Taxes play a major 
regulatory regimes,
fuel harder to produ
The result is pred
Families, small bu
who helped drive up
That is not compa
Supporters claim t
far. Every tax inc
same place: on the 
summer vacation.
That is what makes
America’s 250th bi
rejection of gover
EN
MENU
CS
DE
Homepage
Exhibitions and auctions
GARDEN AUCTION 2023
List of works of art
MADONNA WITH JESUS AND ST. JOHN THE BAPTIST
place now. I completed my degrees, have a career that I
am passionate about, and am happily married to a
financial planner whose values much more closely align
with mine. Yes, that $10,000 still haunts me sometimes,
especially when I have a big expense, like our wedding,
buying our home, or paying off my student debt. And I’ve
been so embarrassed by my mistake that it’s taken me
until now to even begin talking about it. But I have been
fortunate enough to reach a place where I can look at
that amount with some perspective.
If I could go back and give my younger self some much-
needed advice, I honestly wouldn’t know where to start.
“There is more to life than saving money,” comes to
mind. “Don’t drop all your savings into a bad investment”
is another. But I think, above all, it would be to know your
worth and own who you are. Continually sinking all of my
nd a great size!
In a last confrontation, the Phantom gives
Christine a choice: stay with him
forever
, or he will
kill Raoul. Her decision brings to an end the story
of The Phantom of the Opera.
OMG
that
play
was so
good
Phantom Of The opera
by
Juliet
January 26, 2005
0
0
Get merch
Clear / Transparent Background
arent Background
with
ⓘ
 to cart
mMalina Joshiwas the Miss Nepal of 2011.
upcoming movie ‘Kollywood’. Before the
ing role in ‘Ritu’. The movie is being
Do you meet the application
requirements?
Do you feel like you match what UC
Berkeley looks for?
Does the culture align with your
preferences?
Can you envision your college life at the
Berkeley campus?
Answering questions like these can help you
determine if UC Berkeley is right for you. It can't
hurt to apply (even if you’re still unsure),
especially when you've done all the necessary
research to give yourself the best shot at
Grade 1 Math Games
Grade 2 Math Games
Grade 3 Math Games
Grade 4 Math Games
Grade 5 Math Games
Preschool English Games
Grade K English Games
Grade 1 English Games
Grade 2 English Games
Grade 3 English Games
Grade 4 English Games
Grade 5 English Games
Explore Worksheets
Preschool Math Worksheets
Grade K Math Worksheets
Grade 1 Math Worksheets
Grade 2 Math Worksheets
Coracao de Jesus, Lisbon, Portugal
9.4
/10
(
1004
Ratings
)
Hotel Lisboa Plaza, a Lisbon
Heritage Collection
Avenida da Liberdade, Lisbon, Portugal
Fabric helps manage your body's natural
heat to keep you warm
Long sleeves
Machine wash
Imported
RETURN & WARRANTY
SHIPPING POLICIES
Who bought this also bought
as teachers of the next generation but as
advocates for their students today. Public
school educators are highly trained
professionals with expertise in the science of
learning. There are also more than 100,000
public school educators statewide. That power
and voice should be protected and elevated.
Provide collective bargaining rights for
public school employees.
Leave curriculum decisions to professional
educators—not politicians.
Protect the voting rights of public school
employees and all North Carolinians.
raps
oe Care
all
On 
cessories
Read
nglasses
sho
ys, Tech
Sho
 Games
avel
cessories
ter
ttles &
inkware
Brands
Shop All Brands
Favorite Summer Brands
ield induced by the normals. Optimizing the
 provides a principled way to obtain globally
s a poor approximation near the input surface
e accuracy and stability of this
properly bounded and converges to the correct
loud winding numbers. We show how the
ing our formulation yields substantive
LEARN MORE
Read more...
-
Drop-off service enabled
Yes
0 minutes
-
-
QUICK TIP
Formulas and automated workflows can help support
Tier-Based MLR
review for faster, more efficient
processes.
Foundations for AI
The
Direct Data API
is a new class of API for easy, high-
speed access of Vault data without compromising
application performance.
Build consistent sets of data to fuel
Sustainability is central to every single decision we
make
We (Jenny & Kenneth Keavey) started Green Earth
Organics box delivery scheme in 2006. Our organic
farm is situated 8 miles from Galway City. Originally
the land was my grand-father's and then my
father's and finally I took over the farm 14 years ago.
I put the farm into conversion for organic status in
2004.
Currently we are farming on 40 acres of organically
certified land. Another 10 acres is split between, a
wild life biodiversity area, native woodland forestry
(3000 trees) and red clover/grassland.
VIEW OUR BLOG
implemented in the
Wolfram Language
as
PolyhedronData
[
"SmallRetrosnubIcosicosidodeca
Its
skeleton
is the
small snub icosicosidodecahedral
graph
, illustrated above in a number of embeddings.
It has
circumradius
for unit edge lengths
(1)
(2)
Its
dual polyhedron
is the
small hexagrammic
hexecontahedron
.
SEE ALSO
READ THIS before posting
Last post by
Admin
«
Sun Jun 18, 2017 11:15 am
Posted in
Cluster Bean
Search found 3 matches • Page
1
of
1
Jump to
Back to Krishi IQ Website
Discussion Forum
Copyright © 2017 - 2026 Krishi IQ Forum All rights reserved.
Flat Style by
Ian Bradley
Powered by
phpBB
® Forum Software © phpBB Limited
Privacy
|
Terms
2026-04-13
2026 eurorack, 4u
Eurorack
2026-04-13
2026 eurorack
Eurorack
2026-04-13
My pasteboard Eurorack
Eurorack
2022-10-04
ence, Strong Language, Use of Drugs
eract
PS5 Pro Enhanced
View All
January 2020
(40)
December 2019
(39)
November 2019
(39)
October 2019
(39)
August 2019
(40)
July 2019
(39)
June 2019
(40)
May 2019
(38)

··········

● **Work instruction**
How many of the lines above contain the word "know"? Reply with the number alone.

● **The answer**
2